TEXT EXCERPT:
Linux-cpp-lisp commented 9 months ago

This error could come from a lot of different root causes, can you please post the rest of the error message, even if Windows was the cause, for future reference?

Quicken90905 commented 9 months ago

I am using Ubuntu 20.04, on Windows 10 I wasn't able to get this far and after seeing this issue decided not to continue with Windows. First, the error was caused by the lack of a r_max variable in the yaml file, but after adding it as r_max: 4 the error still presists:

nequip-train test.yaml
Torch device: cpu
Processing dataset...
multiprocessing.pool.RemoteTraceback: 
"""
Traceback (most recent call last):
  File "/home/lukas/anaconda3/envs/soc/lib/python3.7/multiprocessing/pool.py", line 121, in worker
    result = (True, func(*args, **kwds))
  File "/home/lukas/anaconda3/envs/soc/lib/python3.7/multiprocessing/pool.py", line 44, in mapstar
    return list(map(*args))
  File "/home/lukas/anaconda3/envs/soc/lib/python3.7/site-packages/nequip/data/dataset.py", line 790, in _ase_dataset_reader
    if global_index in include_frames
  File "/home/lukas/anaconda3/envs/soc/lib/python3.7/site-packages/nequip/data/AtomicData.py", line 449, in from_ase
    **add_fields,
  File "/home/lukas/anaconda3/envs/soc/lib/python3.7/site-packages/nequip/data/AtomicData.py", line 330, in from_points
    return cls(edge_index=edge_index, pos=torch.as_tensor(pos), **kwargs)
  File "/home/lukas/anaconda3/envs/soc/lib/python3.7/site-packages/nequip/data/AtomicData.py", line 225, in __init__
    _process_dict(kwargs)
  File "/home/lukas/anaconda3/envs/soc/lib/python3.7/site-packages/nequip/data/AtomicData.py", line 155, in _process_dict
    kwargs[k] = v.unsqueeze(-1)
AttributeError: 'numpy.int64' object has no attribute 'unsqueeze'
"""

The above exception was the direct cause of the following exception:

Traceback (most recent call last):
  File "/home/lukas/anaconda3/envs/soc/lib/python3.7/site-packages/nequip/utils/auto_init.py", line 232, in instantiate
    instance = builder(**positional_args, **final_optional_args)
  File "/home/lukas/anaconda3/envs/soc/lib/python3.7/site-packages/nequip/data/dataset.py", line 887, in __init__
    type_mapper=type_mapper,
  File "/home/lukas/anaconda3/envs/soc/lib/python3.7/site-packages/nequip/data/dataset.py", line 166, in __init__
    super().__init__(root=root, type_mapper=type_mapper)
  File "/home/lukas/anaconda3/envs/soc/lib/python3.7/site-packages/nequip/data/dataset.py", line 50, in __init__
    super().__init__(root=root, transform=type_mapper)
  File "/home/lukas/anaconda3/envs/soc/lib/python3.7/site-packages/nequip/utils/torch_geometric/dataset.py", line 91, in __init__
    self._process()

MATERIAL PROVIDED:
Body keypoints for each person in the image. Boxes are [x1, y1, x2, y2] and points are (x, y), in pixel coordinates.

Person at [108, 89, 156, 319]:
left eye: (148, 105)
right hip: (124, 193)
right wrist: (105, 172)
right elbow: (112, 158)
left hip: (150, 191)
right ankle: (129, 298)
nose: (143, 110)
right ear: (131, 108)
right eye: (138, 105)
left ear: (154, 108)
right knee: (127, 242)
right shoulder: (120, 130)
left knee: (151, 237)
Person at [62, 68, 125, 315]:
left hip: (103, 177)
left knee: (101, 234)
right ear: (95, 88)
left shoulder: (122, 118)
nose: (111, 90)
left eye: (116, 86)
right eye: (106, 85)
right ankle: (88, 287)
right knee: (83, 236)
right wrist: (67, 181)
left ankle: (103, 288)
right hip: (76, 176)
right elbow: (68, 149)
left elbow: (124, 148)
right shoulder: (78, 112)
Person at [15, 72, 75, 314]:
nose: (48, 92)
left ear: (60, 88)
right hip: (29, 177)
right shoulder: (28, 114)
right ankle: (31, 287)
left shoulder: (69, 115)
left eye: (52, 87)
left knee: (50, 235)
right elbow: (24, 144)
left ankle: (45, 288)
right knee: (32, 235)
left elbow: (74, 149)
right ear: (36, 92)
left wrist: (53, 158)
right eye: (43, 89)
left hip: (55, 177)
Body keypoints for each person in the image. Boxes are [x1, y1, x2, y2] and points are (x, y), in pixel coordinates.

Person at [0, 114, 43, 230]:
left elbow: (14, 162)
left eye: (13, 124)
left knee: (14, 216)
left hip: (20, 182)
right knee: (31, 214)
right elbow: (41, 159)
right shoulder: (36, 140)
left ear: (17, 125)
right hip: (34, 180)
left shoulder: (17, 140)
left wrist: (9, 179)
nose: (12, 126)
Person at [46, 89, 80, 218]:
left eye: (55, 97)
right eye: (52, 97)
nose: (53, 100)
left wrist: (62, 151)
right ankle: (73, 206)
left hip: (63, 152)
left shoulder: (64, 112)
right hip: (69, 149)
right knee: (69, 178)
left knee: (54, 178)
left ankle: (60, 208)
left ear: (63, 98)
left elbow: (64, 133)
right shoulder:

WHAT TO PRODUCE: Decide whether each statement agrees with the forum thread about the training error, and support each yes or no with the deciding words from the thread, quoted exactly: (a) The poster ran the command on Ubuntu 20.04. (b) On Windows 10, the poster got further than on the other system. (c) The training used a GPU as its Torch device. The records play no part here.

RESPONSE BOX:
(a) Yes: "I am using Ubuntu 20.04"
(b) No: "on Windows 10 I wasn't able to get this far"
(c) No: "Torch device: cpu"